Love Letters of the Angels of Death by Jennifer Quist

Love Letters of the Angels of Death by Jennifer Quist

Author:Jennifer Quist [Quist, Jennifer]
Language: eng
Format: epub, mobi
ISBN: 9781927535158
Publisher: Linda Leith Publishing
Published: 2013-08-03T04:00:00+00:00


Thirteen

Your cousin Janae’s wedding was one of those lavish pink fantasy weddings, the kind mothers insist on for daughters who get married right out of high school just in case the brides never accomplish anything else worth a big party during the rest of their lives. You’re well out of high school but still single when Janae marries that guy even though he’s so much older than her. Word in the family is that you’ve read something in one of your university textbooks about destructive power imbalances between spouses with wide gaps between their ages. But the family agrees all that intellectual mumbo-jumbo of yours is just a smoke screen to hide the fact that you’re lovelorn, at age twenty.

Janae punishes you for their talk by not inviting you to stand beside her at the wedding reception wearing a pale pink satin dress that will look like it’s made of tin foil in all the flash photography. So here you are, playing the Cinderella of the wedding. You’re too estranged from the bride to be an overdressed member of the wedding party with a free manicure and a new pair of shoes. But you’re still close enough to her to work until after midnight tacking pink streamers to the walls of the church hall.

When the glass bowls of pink lemonade punch are full and the trays of after-dinner sweets are piled high enough, you drift away from the wedding reception and onto the burgundy sofa in the foyer outside the hall. This foyer is where we meet.

The first time I see you, the front of your plain black dress is wet across the middle from the time you’ve spent leaning against the sink, washing the dishes from Janae’s “head table” – the only table not set with paper plates. Your black shoes are just like the ones china dolls wear right out of their boxes – round-toed, flat-heeled, with one strap slung across the top of the foot and buckled on the other side.
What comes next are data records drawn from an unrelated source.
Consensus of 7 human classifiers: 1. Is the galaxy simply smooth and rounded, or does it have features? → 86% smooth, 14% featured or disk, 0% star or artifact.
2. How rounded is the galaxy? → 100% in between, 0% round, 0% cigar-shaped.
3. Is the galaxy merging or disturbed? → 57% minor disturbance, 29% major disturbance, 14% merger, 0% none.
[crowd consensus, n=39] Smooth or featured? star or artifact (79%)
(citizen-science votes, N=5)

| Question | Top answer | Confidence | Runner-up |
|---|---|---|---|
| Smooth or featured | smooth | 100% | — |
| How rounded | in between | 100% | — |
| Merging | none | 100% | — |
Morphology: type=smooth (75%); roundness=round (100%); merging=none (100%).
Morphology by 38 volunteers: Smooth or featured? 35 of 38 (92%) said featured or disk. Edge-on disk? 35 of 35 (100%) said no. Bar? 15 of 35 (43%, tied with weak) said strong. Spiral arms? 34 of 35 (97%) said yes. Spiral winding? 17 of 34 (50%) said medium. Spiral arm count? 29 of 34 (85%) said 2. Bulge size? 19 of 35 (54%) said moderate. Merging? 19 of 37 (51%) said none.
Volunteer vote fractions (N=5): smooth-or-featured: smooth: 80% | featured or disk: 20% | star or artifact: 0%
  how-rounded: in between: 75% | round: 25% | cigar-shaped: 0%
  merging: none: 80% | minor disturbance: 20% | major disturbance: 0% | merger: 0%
“Just call them ‘Mary Janes,’” you’ll tell me much later, when I’m your husband and I miss those shoes and I’m trying to tell you how much I liked them.
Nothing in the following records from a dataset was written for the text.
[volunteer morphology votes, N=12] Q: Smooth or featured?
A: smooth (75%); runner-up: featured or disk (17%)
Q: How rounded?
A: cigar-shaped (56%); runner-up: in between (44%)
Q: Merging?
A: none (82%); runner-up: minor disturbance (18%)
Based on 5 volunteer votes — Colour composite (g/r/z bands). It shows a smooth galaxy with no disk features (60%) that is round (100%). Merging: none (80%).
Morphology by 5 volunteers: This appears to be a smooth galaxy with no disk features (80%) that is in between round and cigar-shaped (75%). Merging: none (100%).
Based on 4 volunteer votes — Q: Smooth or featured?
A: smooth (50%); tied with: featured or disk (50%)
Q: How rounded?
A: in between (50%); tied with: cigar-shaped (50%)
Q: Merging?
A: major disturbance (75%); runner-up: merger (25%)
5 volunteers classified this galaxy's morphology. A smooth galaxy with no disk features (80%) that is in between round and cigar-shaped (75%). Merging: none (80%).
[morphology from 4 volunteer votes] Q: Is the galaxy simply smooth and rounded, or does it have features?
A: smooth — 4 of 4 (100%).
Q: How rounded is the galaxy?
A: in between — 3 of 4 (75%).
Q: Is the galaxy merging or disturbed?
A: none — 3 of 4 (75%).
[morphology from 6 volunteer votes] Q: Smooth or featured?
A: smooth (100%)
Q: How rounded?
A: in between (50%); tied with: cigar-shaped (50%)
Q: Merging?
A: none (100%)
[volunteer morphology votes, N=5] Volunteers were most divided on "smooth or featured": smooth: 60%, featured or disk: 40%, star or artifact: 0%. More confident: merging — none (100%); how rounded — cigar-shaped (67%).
At Janae’s wedding reception, your Mary Janes lay about a metre apart on the floor of the church foyer. You kicked them off without undoing the buckles before you sat down and pulled your sore feet up underneath yourself. That friend of yours is with you – the girl you share an apartment with during university. Right now, she’s better than a sister to you.

“Look at how wet you got in there. You should have let me wash and you could have dried for a while,” she chides you.

You just shrug. “Then we’d both be soggy. And there’s no point in that.”

Your friend is a wholesome, kind, and pretty girl. You’re right to love her the way you do. And even though it’s almost more embarrassing than I can stand, your nice roommate is the reason I’ve come here tonight.